(Extracted data entries)
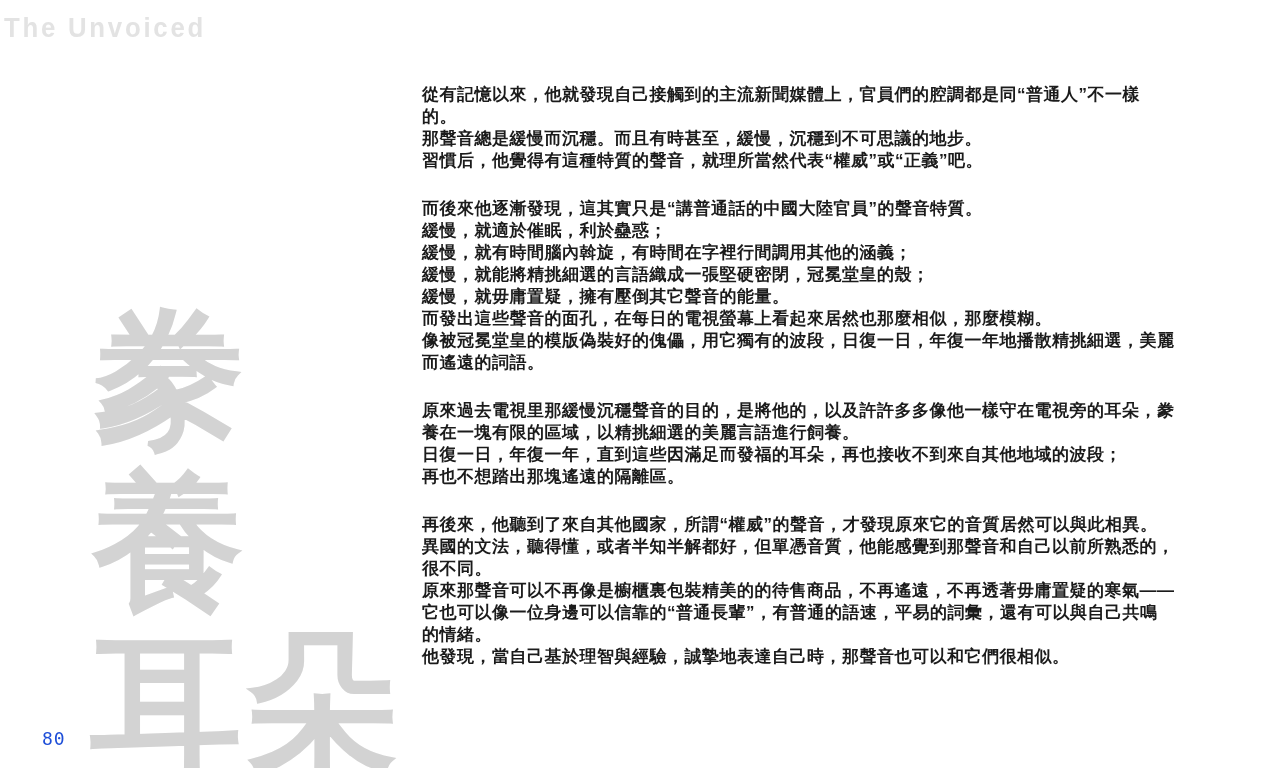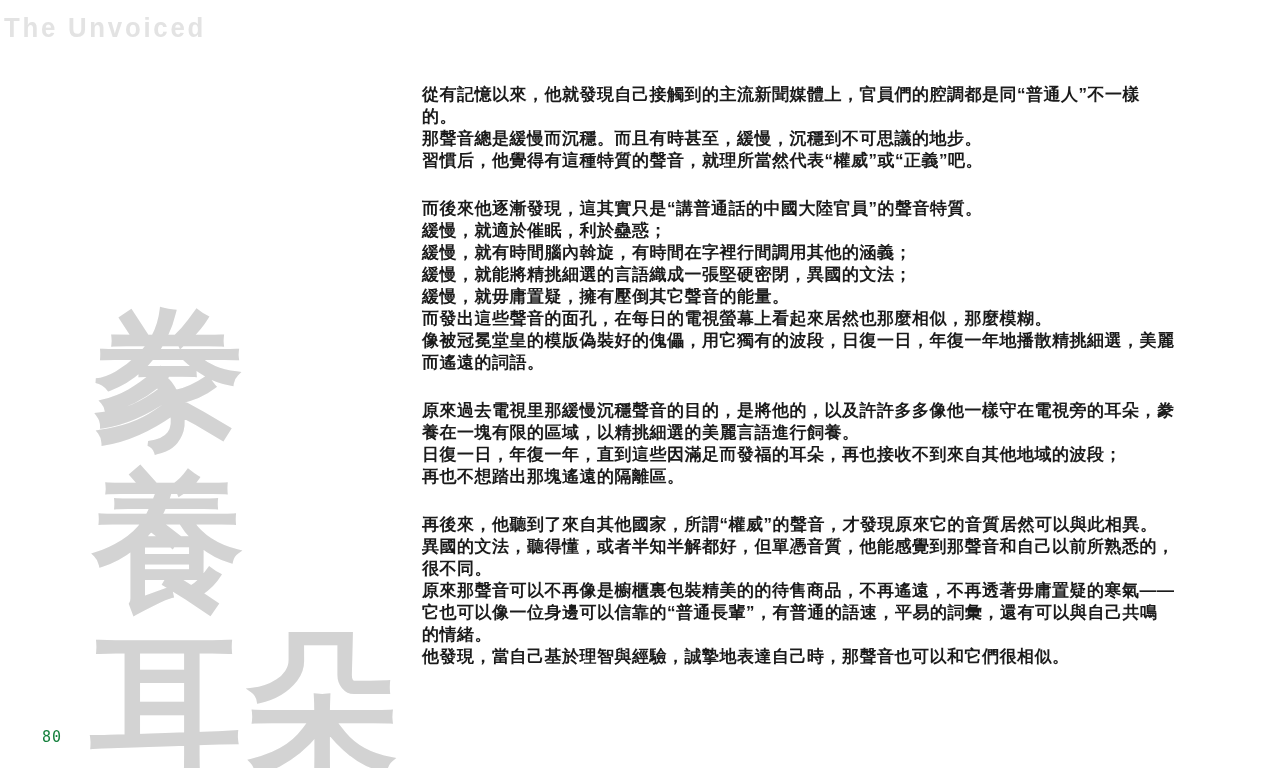--- a/index.html
+++ b/index.html
@@ -86,7 +86,7 @@
     <p>而後來他逐漸發現，這其實只是“講普通話的中國大陸官員”的聲音特質。
 緩慢，就適於催眠，利於蠱惑；
 緩慢，就有時間腦內斡旋，有時間在字裡行間調用其他的涵義；
-緩慢，就能將精挑細選的言語織成一張堅硬密閉，異國的文法；
+緩慢，就能將精挑細選的言語織成一張堅硬密閉，冠冕堂皇的殼；
 緩慢，就毋庸置疑，擁有壓倒其它聲音的能量。
 而發出這些聲音的面孔，在每日的電視螢幕上看起來居然也那麼相似，那麼模糊。
 像被冠冕堂皇的模版偽裝好的傀儡，用它獨有的波段，日復一日，年復一年地播散精挑細選，美麗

▸ **Exercise**
Only one span of lines is wanted: the line with "緩慢，就適於催眠，利於蠱惑；" and every line after it to the end of the entries, output exactly.

▸ **Result for this exercise**
 緩慢，就適於催眠，利於蠱惑；
 緩慢，就有時間腦內斡旋，有時間在字裡行間調用其他的涵義；
-緩慢，就能將精挑細選的言語織成一張堅硬密閉，異國的文法；
+緩慢，就能將精挑細選的言語織成一張堅硬密閉，冠冕堂皇的殼；
 緩慢，就毋庸置疑，擁有壓倒其它聲音的能量。
 而發出這些聲音的面孔，在每日的電視螢幕上看起來居然也那麼相似，那麼模糊。
 像被冠冕堂皇的模版偽裝好的傀儡，用它獨有的波段，日復一日，年復一年地播散精挑細選，美麗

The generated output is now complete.